::: Information

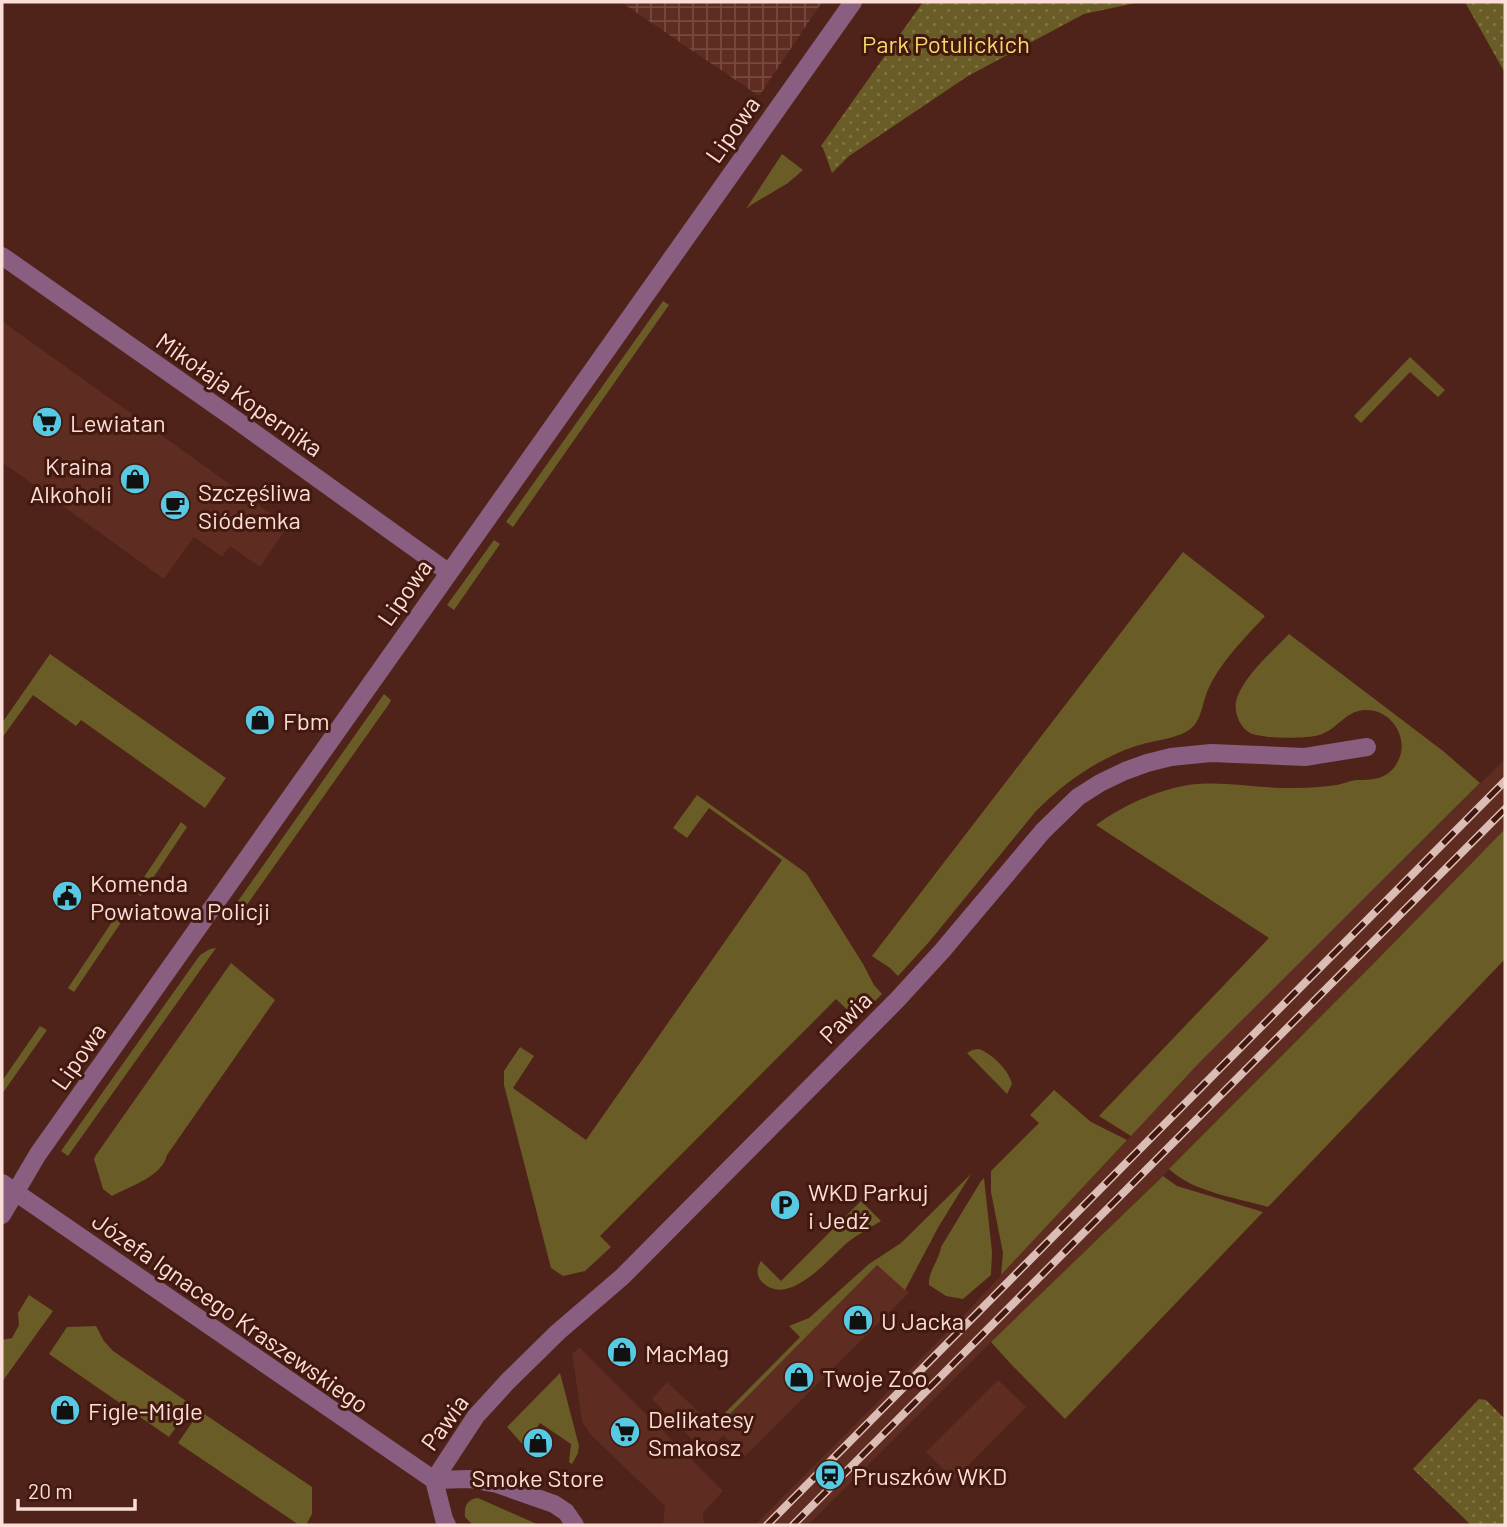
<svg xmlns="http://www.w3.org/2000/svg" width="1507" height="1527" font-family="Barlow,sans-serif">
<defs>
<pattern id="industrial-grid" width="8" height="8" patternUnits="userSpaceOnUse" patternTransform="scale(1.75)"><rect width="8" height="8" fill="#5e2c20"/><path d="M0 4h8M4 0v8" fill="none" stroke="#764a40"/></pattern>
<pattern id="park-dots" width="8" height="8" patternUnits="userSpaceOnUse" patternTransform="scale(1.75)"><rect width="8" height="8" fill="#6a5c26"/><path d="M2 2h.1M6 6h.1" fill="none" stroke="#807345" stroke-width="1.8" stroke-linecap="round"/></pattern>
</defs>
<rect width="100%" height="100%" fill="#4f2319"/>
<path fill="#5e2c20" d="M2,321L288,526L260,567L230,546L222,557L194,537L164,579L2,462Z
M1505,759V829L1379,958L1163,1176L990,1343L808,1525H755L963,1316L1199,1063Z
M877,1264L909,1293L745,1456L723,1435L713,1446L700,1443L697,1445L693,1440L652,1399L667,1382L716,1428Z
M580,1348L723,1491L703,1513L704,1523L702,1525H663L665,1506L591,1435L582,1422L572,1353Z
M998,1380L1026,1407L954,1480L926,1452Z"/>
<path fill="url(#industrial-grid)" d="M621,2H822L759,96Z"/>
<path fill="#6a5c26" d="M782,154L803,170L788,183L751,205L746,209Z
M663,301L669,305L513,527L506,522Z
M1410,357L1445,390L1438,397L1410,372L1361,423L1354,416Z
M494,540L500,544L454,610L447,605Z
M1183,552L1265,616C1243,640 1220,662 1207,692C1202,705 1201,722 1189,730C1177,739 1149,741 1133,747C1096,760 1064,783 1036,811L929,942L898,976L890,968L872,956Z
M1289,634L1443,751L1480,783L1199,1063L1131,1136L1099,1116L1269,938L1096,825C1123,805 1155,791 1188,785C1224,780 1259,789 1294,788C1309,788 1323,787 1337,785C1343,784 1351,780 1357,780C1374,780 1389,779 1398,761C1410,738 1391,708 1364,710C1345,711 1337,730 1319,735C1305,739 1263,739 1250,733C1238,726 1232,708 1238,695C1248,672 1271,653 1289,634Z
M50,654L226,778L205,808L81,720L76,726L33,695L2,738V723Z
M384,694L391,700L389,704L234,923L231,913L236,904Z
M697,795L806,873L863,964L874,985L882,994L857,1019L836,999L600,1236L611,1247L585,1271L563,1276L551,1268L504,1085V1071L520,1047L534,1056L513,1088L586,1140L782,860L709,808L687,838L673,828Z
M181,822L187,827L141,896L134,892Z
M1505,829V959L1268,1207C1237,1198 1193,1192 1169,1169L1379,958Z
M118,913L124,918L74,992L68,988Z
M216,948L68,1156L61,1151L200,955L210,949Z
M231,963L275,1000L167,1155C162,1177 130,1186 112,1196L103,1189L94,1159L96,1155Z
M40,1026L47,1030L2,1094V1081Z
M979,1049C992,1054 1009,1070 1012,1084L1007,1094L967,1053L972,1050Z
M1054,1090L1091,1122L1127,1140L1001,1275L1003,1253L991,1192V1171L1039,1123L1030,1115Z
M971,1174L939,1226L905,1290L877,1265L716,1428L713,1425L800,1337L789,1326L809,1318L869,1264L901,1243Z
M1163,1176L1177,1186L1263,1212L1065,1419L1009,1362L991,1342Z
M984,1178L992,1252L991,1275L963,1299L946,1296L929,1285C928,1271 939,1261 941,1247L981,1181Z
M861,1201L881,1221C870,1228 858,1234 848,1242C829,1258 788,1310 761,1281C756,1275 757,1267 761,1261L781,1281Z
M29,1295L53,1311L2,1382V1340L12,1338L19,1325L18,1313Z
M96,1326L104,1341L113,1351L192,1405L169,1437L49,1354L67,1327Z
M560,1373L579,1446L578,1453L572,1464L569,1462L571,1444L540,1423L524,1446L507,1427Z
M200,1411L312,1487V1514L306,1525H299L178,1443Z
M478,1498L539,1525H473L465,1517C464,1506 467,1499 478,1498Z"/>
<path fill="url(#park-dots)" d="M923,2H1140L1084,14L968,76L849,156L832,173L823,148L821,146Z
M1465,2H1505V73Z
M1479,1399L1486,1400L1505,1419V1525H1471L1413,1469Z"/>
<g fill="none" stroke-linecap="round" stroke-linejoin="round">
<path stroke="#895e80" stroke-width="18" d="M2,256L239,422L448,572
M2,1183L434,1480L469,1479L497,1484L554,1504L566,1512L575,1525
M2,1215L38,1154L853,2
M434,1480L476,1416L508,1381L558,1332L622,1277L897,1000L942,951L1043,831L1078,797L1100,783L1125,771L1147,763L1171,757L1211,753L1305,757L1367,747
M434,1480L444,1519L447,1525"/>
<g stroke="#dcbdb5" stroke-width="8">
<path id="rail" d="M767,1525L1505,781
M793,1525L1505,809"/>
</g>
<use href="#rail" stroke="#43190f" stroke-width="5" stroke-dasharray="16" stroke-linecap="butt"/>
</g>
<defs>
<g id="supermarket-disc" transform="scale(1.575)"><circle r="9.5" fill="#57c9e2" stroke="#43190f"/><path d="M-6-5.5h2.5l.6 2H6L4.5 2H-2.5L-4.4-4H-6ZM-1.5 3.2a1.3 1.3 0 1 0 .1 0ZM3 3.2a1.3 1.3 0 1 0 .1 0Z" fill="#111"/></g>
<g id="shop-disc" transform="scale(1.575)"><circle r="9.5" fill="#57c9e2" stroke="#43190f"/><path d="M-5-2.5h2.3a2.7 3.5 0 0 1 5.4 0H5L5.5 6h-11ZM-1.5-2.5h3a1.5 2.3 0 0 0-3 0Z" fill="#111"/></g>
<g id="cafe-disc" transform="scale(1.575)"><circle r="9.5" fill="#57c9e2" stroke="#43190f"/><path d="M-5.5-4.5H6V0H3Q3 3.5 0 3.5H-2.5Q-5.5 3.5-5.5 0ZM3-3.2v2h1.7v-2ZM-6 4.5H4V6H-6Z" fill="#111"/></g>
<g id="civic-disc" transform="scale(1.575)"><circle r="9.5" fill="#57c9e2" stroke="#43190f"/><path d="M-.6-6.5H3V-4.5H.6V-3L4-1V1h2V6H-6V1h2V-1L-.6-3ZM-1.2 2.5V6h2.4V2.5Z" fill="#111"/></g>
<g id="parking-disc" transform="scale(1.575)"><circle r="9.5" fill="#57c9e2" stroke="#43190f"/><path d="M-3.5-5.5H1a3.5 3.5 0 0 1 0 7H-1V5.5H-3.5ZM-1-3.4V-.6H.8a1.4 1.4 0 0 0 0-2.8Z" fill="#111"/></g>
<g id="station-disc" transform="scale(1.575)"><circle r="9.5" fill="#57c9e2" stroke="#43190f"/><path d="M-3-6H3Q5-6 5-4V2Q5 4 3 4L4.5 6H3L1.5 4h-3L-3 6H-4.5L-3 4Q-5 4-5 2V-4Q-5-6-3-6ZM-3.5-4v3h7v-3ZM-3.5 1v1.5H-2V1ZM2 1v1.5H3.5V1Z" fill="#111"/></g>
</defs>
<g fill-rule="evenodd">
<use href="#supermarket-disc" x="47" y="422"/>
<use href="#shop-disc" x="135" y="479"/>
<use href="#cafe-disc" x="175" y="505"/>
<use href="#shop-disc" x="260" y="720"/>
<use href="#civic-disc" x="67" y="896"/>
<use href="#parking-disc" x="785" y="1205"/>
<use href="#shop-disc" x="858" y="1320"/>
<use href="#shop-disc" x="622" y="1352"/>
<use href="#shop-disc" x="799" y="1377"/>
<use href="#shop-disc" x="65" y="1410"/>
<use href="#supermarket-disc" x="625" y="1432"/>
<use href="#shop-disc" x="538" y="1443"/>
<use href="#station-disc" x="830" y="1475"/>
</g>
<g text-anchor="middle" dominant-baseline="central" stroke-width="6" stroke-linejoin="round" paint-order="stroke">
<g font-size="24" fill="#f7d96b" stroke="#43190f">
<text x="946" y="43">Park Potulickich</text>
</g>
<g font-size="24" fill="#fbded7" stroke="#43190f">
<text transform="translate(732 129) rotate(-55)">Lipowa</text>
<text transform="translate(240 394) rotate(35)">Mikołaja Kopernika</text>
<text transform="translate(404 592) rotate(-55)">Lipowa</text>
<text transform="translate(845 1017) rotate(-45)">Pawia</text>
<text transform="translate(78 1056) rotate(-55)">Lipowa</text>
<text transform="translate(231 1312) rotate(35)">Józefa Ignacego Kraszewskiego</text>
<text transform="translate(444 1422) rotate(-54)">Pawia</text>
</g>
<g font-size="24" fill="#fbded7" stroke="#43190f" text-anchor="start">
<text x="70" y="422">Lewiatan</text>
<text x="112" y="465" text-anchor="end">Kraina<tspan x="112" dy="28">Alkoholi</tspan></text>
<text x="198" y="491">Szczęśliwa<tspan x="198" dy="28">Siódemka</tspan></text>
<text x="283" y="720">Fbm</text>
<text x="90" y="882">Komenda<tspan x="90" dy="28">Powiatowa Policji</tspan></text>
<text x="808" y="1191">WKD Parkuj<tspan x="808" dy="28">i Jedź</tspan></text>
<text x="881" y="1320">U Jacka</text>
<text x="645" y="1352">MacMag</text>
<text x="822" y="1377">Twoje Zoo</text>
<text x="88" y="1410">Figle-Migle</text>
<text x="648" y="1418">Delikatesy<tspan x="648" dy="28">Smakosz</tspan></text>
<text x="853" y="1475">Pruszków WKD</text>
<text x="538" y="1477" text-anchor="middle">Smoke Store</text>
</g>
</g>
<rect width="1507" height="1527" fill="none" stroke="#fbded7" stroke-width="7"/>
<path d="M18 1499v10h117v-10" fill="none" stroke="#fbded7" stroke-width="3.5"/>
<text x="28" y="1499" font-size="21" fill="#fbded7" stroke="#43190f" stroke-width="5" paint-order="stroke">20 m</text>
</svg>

::::::
::: Information

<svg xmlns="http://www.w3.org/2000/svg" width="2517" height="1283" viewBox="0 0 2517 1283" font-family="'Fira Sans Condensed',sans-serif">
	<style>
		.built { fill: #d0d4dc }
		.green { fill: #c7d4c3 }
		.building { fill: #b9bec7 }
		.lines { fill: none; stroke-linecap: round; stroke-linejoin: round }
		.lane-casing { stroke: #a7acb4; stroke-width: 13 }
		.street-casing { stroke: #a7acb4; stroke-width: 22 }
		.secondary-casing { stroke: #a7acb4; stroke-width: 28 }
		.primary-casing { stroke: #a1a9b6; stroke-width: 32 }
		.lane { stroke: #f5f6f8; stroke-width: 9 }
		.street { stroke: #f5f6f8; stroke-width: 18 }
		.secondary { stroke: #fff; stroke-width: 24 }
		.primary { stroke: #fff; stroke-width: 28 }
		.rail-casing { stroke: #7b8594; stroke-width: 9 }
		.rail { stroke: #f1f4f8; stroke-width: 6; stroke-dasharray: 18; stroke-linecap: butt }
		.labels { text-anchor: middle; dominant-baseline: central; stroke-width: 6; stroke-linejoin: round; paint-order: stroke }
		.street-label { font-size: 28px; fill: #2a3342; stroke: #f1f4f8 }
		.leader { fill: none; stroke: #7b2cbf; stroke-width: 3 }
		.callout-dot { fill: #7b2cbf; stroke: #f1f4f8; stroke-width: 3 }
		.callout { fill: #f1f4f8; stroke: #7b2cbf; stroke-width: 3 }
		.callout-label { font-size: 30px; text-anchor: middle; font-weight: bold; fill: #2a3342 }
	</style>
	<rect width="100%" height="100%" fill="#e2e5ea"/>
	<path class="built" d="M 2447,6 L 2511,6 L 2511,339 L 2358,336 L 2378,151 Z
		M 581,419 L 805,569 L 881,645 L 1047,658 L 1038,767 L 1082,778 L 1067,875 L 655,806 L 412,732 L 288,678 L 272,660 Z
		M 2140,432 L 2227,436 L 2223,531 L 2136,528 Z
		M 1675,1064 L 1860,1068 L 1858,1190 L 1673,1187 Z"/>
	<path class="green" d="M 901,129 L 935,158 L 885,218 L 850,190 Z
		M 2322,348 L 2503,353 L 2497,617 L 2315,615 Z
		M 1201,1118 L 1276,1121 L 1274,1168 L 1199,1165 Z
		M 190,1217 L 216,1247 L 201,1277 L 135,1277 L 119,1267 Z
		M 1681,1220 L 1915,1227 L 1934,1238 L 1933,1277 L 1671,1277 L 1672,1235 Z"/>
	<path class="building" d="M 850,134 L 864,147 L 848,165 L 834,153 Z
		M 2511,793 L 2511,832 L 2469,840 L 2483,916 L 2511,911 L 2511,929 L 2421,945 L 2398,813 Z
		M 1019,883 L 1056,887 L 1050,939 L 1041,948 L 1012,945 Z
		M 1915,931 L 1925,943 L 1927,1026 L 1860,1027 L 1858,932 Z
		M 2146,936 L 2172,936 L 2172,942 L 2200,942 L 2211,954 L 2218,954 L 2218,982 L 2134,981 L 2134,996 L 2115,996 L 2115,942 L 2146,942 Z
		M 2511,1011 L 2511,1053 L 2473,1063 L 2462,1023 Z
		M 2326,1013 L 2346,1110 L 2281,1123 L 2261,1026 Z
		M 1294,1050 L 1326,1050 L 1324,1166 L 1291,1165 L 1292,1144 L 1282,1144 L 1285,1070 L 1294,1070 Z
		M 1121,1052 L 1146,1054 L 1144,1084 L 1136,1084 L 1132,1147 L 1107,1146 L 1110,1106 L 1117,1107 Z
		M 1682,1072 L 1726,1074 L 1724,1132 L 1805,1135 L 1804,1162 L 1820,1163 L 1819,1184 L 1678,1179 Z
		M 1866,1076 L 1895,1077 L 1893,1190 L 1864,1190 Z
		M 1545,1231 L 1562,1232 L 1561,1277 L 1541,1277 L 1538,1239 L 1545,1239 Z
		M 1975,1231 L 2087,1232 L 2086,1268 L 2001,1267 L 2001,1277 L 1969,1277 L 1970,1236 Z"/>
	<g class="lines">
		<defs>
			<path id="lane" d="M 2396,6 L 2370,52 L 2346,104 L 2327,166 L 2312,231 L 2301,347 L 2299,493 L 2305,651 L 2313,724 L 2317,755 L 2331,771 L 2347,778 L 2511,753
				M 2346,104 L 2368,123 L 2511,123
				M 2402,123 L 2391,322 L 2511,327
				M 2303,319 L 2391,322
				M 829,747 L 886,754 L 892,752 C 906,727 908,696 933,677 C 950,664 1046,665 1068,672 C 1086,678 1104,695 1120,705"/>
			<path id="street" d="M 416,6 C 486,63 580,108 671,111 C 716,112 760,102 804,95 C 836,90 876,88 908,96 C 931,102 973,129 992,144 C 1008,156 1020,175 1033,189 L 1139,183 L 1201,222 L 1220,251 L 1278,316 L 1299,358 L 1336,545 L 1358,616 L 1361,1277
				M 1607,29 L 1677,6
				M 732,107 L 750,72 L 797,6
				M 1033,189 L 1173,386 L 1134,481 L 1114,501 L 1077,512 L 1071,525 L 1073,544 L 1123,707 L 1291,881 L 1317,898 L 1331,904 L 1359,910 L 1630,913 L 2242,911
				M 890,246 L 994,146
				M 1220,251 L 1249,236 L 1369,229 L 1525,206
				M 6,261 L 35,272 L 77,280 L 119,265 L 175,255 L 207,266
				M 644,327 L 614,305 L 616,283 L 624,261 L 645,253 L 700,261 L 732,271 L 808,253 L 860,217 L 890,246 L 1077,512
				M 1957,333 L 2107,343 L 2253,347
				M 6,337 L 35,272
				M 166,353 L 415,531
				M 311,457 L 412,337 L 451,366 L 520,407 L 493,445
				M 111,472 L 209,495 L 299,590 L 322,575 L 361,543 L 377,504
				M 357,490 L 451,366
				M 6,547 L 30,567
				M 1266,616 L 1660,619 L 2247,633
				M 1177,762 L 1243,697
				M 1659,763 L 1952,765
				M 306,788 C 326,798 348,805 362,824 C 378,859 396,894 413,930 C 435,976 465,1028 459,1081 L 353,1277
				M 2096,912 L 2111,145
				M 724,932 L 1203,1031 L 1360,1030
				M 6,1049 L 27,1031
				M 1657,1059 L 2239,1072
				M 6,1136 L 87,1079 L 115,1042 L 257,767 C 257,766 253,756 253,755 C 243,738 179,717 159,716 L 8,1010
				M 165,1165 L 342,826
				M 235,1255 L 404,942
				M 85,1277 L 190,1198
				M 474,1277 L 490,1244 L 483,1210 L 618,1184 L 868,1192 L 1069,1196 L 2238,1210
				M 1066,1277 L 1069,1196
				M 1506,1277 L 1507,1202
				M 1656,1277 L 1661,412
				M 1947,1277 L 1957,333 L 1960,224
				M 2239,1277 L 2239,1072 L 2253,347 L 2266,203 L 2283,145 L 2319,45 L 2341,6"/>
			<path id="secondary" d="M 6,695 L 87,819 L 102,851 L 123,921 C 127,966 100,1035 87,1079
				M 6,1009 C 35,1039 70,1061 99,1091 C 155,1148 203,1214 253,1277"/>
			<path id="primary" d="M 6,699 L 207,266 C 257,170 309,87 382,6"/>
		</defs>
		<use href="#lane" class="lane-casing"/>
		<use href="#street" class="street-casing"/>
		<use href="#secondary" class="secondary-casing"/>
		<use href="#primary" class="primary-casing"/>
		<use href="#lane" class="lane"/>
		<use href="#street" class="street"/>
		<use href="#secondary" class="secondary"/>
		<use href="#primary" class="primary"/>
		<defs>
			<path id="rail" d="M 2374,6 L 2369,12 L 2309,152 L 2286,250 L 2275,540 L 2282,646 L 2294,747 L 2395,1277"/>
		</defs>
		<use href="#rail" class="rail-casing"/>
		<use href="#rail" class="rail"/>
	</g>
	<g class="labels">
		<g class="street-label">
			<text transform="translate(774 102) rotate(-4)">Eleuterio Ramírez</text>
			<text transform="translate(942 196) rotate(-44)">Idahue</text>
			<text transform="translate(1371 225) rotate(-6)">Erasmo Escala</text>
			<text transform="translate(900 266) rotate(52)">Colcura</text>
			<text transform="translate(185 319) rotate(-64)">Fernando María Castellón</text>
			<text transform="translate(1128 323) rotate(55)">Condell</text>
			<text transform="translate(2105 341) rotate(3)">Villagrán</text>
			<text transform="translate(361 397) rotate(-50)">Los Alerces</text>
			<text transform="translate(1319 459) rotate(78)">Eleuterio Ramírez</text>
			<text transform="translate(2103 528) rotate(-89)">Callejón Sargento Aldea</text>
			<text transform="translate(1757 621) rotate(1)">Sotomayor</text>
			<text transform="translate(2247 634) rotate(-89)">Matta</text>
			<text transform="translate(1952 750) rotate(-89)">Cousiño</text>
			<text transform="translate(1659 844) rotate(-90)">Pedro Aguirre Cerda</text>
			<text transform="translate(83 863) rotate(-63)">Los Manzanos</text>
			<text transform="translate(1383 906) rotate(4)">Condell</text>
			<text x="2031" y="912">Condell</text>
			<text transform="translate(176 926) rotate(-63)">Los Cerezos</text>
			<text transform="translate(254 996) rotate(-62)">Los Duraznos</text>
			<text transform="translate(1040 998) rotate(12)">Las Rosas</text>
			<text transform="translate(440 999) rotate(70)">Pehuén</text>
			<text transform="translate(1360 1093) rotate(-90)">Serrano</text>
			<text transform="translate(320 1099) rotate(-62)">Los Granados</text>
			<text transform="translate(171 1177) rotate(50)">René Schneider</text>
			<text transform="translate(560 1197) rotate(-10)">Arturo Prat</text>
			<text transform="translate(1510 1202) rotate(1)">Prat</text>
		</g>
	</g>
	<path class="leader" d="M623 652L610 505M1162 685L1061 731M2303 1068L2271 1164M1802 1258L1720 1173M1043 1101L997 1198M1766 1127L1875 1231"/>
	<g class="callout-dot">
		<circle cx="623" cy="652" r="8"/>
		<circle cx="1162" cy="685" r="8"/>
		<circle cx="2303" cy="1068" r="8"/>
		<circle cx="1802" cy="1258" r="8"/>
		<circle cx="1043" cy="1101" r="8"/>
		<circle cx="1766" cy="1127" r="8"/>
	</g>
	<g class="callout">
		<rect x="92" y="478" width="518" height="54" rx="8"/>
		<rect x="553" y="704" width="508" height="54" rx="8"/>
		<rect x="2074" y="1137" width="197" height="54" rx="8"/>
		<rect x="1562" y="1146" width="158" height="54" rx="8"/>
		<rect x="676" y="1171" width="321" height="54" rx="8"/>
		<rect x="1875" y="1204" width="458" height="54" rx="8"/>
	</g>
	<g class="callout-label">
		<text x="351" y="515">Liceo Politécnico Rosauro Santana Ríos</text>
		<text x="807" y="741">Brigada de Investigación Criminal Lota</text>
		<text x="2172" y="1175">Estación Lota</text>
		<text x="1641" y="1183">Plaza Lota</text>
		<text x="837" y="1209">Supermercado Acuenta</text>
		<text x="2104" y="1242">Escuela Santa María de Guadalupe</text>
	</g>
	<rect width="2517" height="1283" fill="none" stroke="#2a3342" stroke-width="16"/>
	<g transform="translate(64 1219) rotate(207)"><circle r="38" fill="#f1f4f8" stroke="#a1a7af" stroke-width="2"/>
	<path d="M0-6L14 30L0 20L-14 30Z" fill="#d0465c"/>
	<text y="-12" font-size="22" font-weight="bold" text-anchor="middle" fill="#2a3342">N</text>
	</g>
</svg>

::::::

Scan the entries above and copy each line where "lines" occurs.

Solved exercise
		.lines { fill: none; stroke-linecap: round; stroke-linejoin: round }
	<g class="lines">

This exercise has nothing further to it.